▶ **YOUR TASK**
Write out the material below again, switching "common name" to "vernacular name" everywhere it occurs and leaving everything else unchanged.

▶ **DATASET**
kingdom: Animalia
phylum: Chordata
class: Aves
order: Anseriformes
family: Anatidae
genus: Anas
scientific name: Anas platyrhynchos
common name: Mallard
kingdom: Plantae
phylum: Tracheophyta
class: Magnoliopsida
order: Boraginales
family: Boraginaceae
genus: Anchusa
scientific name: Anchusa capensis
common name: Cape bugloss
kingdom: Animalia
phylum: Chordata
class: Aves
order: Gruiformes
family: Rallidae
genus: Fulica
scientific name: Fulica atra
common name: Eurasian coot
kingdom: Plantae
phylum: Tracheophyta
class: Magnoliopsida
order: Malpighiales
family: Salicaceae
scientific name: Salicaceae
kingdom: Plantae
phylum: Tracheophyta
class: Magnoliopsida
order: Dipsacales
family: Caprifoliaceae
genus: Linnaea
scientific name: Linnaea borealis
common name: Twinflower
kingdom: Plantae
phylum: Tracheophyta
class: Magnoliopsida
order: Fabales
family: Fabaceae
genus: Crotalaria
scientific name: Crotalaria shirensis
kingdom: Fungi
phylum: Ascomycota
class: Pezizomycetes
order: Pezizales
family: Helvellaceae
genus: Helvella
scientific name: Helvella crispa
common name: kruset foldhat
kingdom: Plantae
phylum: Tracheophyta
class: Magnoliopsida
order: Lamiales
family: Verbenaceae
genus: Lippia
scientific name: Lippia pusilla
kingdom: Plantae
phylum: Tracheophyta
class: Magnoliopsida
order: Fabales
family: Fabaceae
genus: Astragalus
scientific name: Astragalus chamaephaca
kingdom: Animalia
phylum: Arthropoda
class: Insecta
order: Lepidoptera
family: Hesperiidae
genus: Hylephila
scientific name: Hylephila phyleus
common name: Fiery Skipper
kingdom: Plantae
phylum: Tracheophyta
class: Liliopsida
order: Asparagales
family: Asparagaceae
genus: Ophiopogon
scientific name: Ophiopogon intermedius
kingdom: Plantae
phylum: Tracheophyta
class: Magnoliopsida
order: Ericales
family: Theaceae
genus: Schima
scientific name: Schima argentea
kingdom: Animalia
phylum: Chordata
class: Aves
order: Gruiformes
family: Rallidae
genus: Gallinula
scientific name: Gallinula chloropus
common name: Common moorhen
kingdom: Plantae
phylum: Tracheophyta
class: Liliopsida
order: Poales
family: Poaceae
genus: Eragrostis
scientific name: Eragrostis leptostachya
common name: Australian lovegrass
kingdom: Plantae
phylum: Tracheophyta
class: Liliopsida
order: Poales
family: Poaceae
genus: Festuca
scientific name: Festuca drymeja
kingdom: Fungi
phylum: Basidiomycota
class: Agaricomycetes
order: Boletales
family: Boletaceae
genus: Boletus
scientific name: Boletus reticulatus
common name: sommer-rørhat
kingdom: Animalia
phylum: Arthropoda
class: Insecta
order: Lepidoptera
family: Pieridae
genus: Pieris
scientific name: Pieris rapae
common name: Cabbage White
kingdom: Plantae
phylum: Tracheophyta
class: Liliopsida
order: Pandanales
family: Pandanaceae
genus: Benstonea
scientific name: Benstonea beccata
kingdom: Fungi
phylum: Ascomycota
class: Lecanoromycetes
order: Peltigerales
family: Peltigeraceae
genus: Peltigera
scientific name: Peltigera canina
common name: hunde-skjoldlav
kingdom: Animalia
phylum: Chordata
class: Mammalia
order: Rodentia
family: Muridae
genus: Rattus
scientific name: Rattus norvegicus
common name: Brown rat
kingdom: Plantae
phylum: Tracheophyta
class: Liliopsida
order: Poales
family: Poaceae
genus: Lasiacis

▶ **SOLUTION TO THIS EXERCISE**
kingdom: Animalia
phylum: Chordata
class: Aves
order: Anseriformes
family: Anatidae
genus: Anas
scientific name: Anas platyrhynchos
vernacular name: Mallard
kingdom: Plantae
phylum: Tracheophyta
class: Magnoliopsida
order: Boraginales
family: Boraginaceae
genus: Anchusa
scientific name: Anchusa capensis
vernacular name: Cape bugloss
kingdom: Animalia
phylum: Chordata
class: Aves
order: Gruiformes
family: Rallidae
genus: Fulica
scientific name: Fulica atra
vernacular name: Eurasian coot
kingdom: Plantae
phylum: Tracheophyta
class: Magnoliopsida
order: Malpighiales
family: Salicaceae
scientific name: Salicaceae
kingdom: Plantae
phylum: Tracheophyta
class: Magnoliopsida
order: Dipsacales
family: Caprifoliaceae
genus: Linnaea
scientific name: Linnaea borealis
vernacular name: Twinflower
kingdom: Plantae
phylum: Tracheophyta
class: Magnoliopsida
order: Fabales
family: Fabaceae
genus: Crotalaria
scientific name: Crotalaria shirensis
kingdom: Fungi
phylum: Ascomycota
class: Pezizomycetes
order: Pezizales
family: Helvellaceae
genus: Helvella
scientific name: Helvella crispa
vernacular name: kruset foldhat
kingdom: Plantae
phylum: Tracheophyta
class: Magnoliopsida
order: Lamiales
family: Verbenaceae
genus: Lippia
scientific name: Lippia pusilla
kingdom: Plantae
phylum: Tracheophyta
class: Magnoliopsida
order: Fabales
family: Fabaceae
genus: Astragalus
scientific name: Astragalus chamaephaca
kingdom: Animalia
phylum: Arthropoda
class: Insecta
order: Lepidoptera
family: Hesperiidae
genus: Hylephila
scientific name: Hylephila phyleus
vernacular name: Fiery Skipper
kingdom: Plantae
phylum: Tracheophyta
class: Liliopsida
order: Asparagales
family: Asparagaceae
genus: Ophiopogon
scientific name: Ophiopogon intermedius
kingdom: Plantae
phylum: Tracheophyta
class: Magnoliopsida
order: Ericales
family: Theaceae
genus: Schima
scientific name: Schima argentea
kingdom: Animalia
phylum: Chordata
class: Aves
order: Gruiformes
family: Rallidae
genus: Gallinula
scientific name: Gallinula chloropus
vernacular name: Common moorhen
kingdom: Plantae
phylum: Tracheophyta
class: Liliopsida
order: Poales
family: Poaceae
genus: Eragrostis
scientific name: Eragrostis leptostachya
vernacular name: Australian lovegrass
kingdom: Plantae
phylum: Tracheophyta
class: Liliopsida
order: Poales
family: Poaceae
genus: Festuca
scientific name: Festuca drymeja
kingdom: Fungi
phylum: Basidiomycota
class: Agaricomycetes
order: Boletales
family: Boletaceae
genus: Boletus
scientific name: Boletus reticulatus
vernacular name: sommer-rørhat
kingdom: Animalia
phylum: Arthropoda
class: Insecta
order: Lepidoptera
family: Pieridae
genus: Pieris
scientific name: Pieris rapae
vernacular name: Cabbage White
kingdom: Plantae
phylum: Tracheophyta
class: Liliopsida
order: Pandanales
family: Pandanaceae
genus: Benstonea
scientific name: Benstonea beccata
kingdom: Fungi
phylum: Ascomycota
class: Lecanoromycetes
order: Peltigerales
family: Peltigeraceae
genus: Peltigera
scientific name: Peltigera canina
vernacular name: hunde-skjoldlav
kingdom: Animalia
phylum: Chordata
class: Mammalia
order: Rodentia
family: Muridae
genus: Rattus
scientific name: Rattus norvegicus
vernacular name: Brown rat
kingdom: Plantae
phylum: Tracheophyta
class: Liliopsida
order: Poales
family: Poaceae
genus: Lasiacis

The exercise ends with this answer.